Like the guns and gear, back up hearing protection and eye protection make it into the bag. Just in case.

Other Tidbits

The courses I have attended so far are either a half day (4 hour) or full day (8 hour) format. None of which include food or beverages. All of which don’t allow enough time to get off the property to pick up lunch (mostly due to being remote enough to require significant enough driving time to a restaurant or fast food joint that makes it impractical). As such, make it a point to load up a cooler with water (or other non-alcoholic beverages) and food. Then throw some extra food and water in the cooler just in case. Wouldn’t hurt to throw a couple of energy bars in the range bag either. Sports beverages (heavy on electrolytes) are also your friend. Remember, dehydration and low blood sugar are not your friends.

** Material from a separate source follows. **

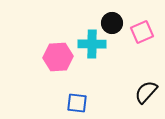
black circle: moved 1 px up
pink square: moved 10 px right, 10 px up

Don’t forget some cleaning wipes to get the powder residue and lead off your hands before you eat or to clean up after the course is completed. Some training facilities or trainers may provide these. Others won’t.

I also like to include a camping chair and pop-up canopy to for shade when the training will take place outdoors. All of the training courses I’ve attended so far has taken place outdoors. Some of the training facilities provide shade and seating. Some don’t.

Don’t forget to wear weather appropriate clothing and a hat.

Last, but not least, pen and paper is a really good idea. Or something to quickly jot down notes with. I don’t know about you, but I don’t want to forget about that new drill I’m likely to be exposed to.

All of this “extra stuff” may seem overkill to some. However, some of training courses can get pricy especially when travel and lodging is required. Regardless of the cost, I want to make the most of my training investment and would rather be over prepared than not prepared enough. I find that being prepared (or over prepared) is preferable to not being able to complete the course.

On the flip side, not having all of the extra equipment shouldn’t keep one from attending a training course. At a minimum, bring the required equipment. Chances are the required equipment will be sufficient.